From YouTube fame to format-driven media strategy, FrazierKay’s next chapter is less about internet celebrity and more about building a durable entertainment machine.

Article by Abraham Hashmi
If you spent any meaningful time watching YouTube between 2015 and 2022, you probably came across Frazier Khattri. Operating under the name FrazierKay – and before that, FaZe Kay – the British creator carved out a place in a generation of digital entertainers who turned gaming content into something much bigger than anyone expected. He was part of the wave that proved internet-native talent could pull audiences at a scale traditional media could not ignore.
But the thing about waves is that they recede. Most of the creators who rode that one are either gone or stuck recycling the same material to shrinking audiences. Khattri is doing something different. He is building forward.
Not Just a Face on Camera
The easy story here would be another profile about a YouTuber with big numbers. And the numbers are real – his main channel sits above 9 million subscribers, his combined audience crosses 13 million, and his content has racked up more than 6 billion views across platforms. By any measure, he belongs in the top fraction of a percent of digital creators worldwide.

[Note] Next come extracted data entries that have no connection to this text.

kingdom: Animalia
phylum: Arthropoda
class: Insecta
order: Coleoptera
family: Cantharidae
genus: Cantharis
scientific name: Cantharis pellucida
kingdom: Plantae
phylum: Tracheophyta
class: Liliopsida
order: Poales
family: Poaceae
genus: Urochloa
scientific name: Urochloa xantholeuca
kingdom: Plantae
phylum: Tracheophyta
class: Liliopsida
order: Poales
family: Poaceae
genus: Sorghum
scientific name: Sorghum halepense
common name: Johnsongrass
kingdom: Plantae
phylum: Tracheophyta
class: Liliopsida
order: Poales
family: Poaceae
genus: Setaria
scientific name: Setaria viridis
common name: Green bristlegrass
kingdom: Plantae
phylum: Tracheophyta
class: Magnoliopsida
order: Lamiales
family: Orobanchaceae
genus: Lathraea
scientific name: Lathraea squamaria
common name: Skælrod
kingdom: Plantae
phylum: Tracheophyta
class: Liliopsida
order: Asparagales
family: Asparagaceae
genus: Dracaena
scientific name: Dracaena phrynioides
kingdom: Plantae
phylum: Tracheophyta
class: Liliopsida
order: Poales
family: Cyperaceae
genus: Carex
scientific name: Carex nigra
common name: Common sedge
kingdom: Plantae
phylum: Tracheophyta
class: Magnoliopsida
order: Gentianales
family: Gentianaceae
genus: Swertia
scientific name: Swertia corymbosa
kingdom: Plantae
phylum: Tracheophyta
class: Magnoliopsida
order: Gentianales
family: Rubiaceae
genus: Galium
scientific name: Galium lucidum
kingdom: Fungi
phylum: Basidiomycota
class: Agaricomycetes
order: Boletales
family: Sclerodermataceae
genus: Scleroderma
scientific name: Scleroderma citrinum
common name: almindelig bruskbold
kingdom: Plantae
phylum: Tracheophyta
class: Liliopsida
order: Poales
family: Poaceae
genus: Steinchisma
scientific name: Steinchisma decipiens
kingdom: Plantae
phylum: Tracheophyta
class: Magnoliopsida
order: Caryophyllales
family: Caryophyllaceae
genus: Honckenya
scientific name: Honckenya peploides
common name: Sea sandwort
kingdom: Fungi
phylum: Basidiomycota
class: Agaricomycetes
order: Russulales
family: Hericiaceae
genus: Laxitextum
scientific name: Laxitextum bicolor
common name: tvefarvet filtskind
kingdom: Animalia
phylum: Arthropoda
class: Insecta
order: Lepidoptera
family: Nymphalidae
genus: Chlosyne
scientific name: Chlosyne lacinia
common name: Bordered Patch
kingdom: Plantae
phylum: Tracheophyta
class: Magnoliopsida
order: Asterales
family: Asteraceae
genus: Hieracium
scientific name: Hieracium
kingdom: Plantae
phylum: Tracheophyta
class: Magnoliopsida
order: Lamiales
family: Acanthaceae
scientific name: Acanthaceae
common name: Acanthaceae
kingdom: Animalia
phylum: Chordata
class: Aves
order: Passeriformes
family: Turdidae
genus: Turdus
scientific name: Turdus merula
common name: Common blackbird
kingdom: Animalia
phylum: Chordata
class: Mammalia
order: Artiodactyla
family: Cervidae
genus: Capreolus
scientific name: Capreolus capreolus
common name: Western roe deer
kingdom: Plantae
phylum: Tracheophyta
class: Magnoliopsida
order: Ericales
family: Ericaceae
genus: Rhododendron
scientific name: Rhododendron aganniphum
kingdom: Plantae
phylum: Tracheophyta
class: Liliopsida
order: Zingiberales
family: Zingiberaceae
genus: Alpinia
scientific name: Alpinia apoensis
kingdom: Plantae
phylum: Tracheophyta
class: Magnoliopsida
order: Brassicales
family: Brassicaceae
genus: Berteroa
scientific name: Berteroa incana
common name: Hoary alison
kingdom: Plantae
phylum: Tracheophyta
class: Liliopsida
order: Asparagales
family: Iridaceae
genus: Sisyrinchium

What makes the story worth telling now is not the scale. It is the direction. Khattri has stopped behaving like a personality trying to stay relevant and started operating like someone who thinks about content the way a television programmer thinks about a schedule: what holds an audience, what brings them back, what translates across different formats and screens.
The Las Vegas Bet
Over the past two years, Khattri has relocated his creative base to Las Vegas and launched a new channel – Jarvis & Kay – alongside his brother Jarvis Khattri, who carries his own audience of more than 5.6 million subscribers. The channel is built around e-gaming entertainment, high-energy challenge formats, and lifestyle content rooted in the spectacle of the city itself.
This was not a casual move. According to available information, Khattri personally studied over 370 competing channels before settling on an original creative formula. He mapped gaps in the market, designed formats from scratch, and built a production pipeline capable of daily uploads. The channel has since crossed 36 million views and is growing at a clip that puts it among the fastest-moving entertainment channels in its lane.
Vegas, in this context, is not just scenery. It is a structural advantage. The city offers built-in dramatic tension, visual excess, cultural velocity, and an entertainment economy that intersects with everything from live sports to e-gaming. Khattri seems to understand that better than most people making content there. He is not filming in front of landmarks. He is using the city as a creative engine.
Format Over Personality
This is where the editorial picture sharpens. The creator economy has matured past the point where a magnetic personality alone can sustain a career. The people who are winning now – really winning, in a way that compounds – are the ones who understand content architecture. They think about episode structure, audience return patterns, platform-native language, and the difference between a video that performs once and a format that performs fifty times.
Khattri’s output across YouTube long-form, TikTok (roughly 3 million followers), Instagram Reels, and livestreaming on Twitch and Kick suggests someone who gets this. He is not cross-posting the same clip everywhere. He is building distinct approaches for distinct platforms, which is a skill set far less common than the industry pretends.
It also appears that his instincts extend beyond his own work. He has been credited with helping shape the content strategy and creative development of Charlotte Parkes, whose YouTube channel now exceeds 5 million subscribers. That kind of behind-the-scenes influence – the ability to spot what will work for someone else and help them execute it – is the mark of an operator, not just a performer.
Into the Live Arena
Khattri’s footprint has also expanded into live entertainment. He has competed in Celebrity Poker Tour events, appeared in coverage tied to the World Series of Poker, and has been personally invited by the UFC to attend marquee fight cards in Las Vegas, Saudi Arabia, and Abu Dhabi. He is a regular at Power Slap events, which speaks to how embedded he has become in the city’s broader entertainment and combat sports circuit.
This matters because the boundary between internet culture and traditional entertainment is dissolving fast. Creators who can operate comfortably in both spaces – who have credibility on camera and at ringside – hold a different kind of value than those who exist only inside a platform’s algorithm.
Why He Is Worth Watching
The old internet rewarded people who showed up loudest. The version of the internet that is forming now rewards people who build systems. Frazier Khattri appears to be making that transition in real time: from a creator known for personality-led content to a media operator building multi-platform formats, mentoring talent, and embedding himself in real-world entertainment infrastructure.
In a landscape obsessed with the next new thing, that kind of deliberate, structural thinking might be the most underrated advantage a creator can have.